Last week we saw the UK take action to prevent the onshored Benchmarks Regulation preventing UK regulated entities being able to refer to unauthorised spot FX rates, some of which (such as KRW/USD and TWD/USD) are widely used in non-deliverable forward contracts. Its solution was to delay the current transition period under the BMR until the end of 2025. The EC’s second proposed amendment from last Friday to amend the Benchmarks Regulation concerns the same issue, and proposes amending the BMR to permit the EC to designate certain spot FX rate benchmarks.

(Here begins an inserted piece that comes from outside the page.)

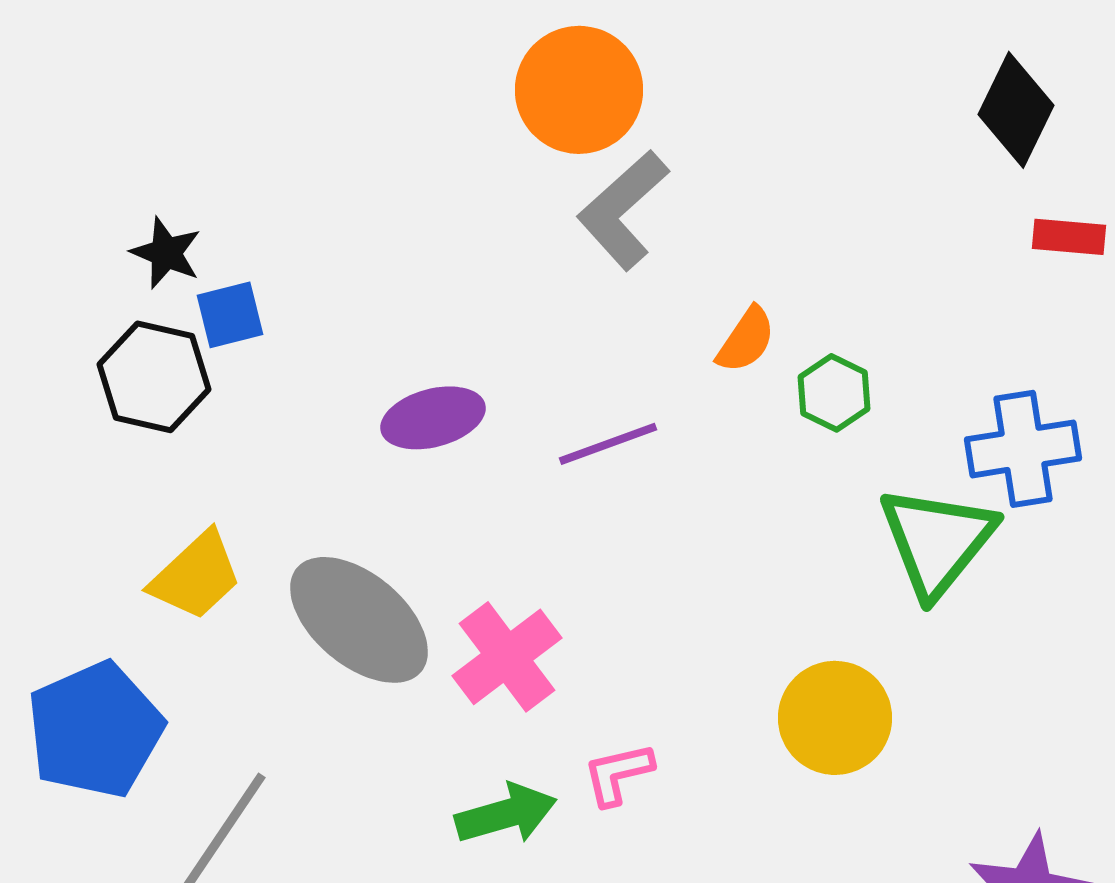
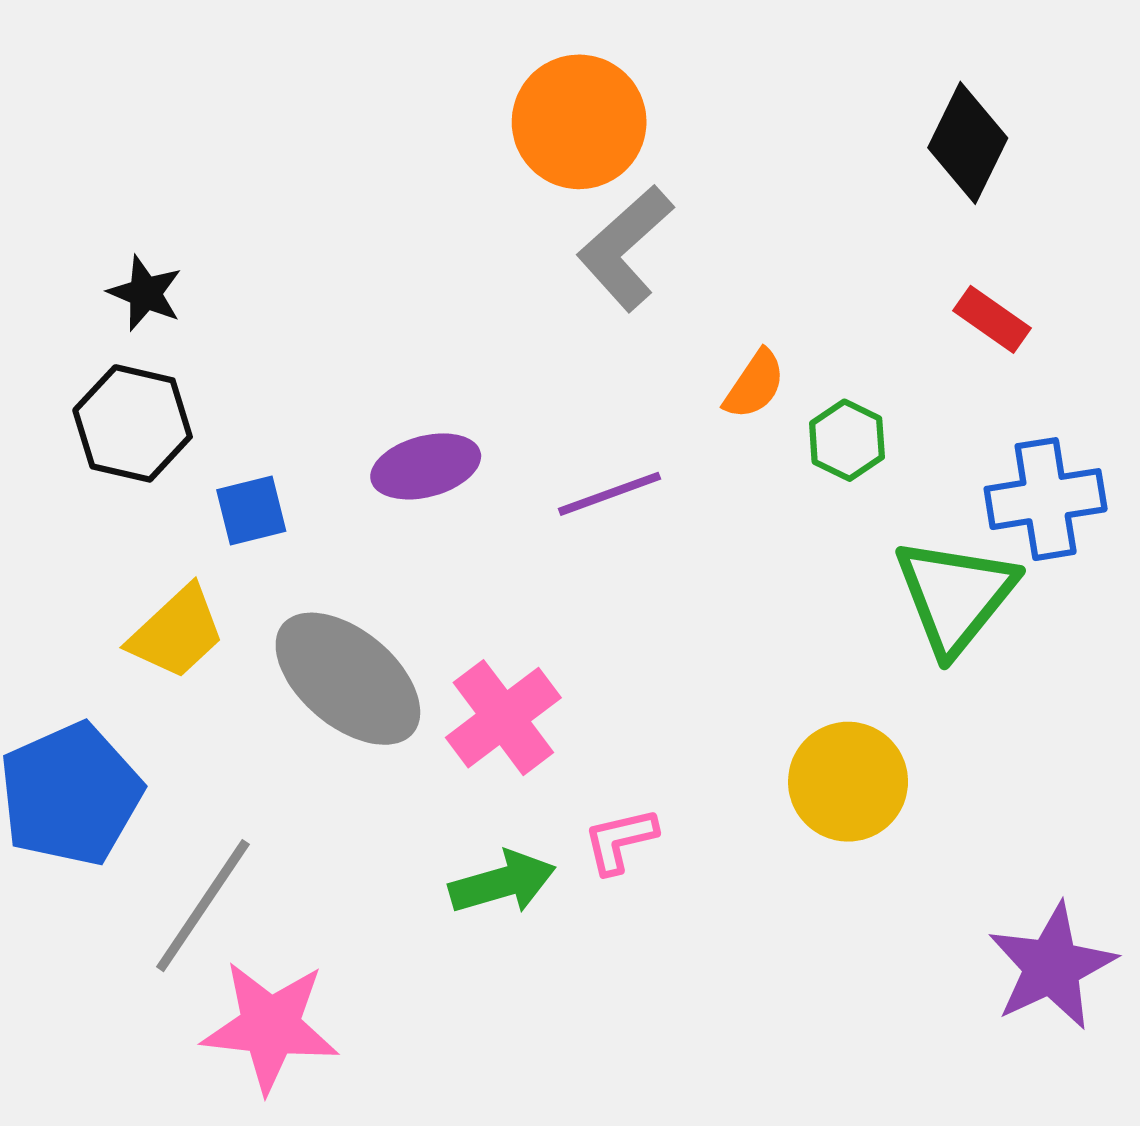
black diamond: (1016, 110) -> (968, 143), moved
red rectangle: (1069, 237) -> (992, 319), moved, turned 30
blue square: (230, 315) -> (251, 511), moved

EU regulated entities need something, because these rates are used by them to hedge their risk (e.g. to hedge the KRD, TWD and the PHP), but they are provided by a non-EU administrator which is not regulated under the BMR and is unlikely to apply to be, and which is not likely to come under an equivalence declaration either, because most non-EU countries do not even have a specific benchmark regulatory regime which covers spot FX, which gives you nothing to compare against the EU rules, without which you cannot have equivalence.  EU regulated entities are currently in a transitional phase which allows them to “use” unauthorised benchmarks until the end of 2021, but after that, if nothing were done, they would be unable to carry on using these spot FX rates to hedge themselves.  The EC had considered the possibility of a blanket exemption from the BMR for any third country benchmark unless it had been designated as critical for financial stability in the EU (which is what AFME and ISDA and others had proposed earlier this month, but decided it could not because this would have been inconsistent with the original BMR approach, which is to provide for comprehensive coverage of all third country benchmarks.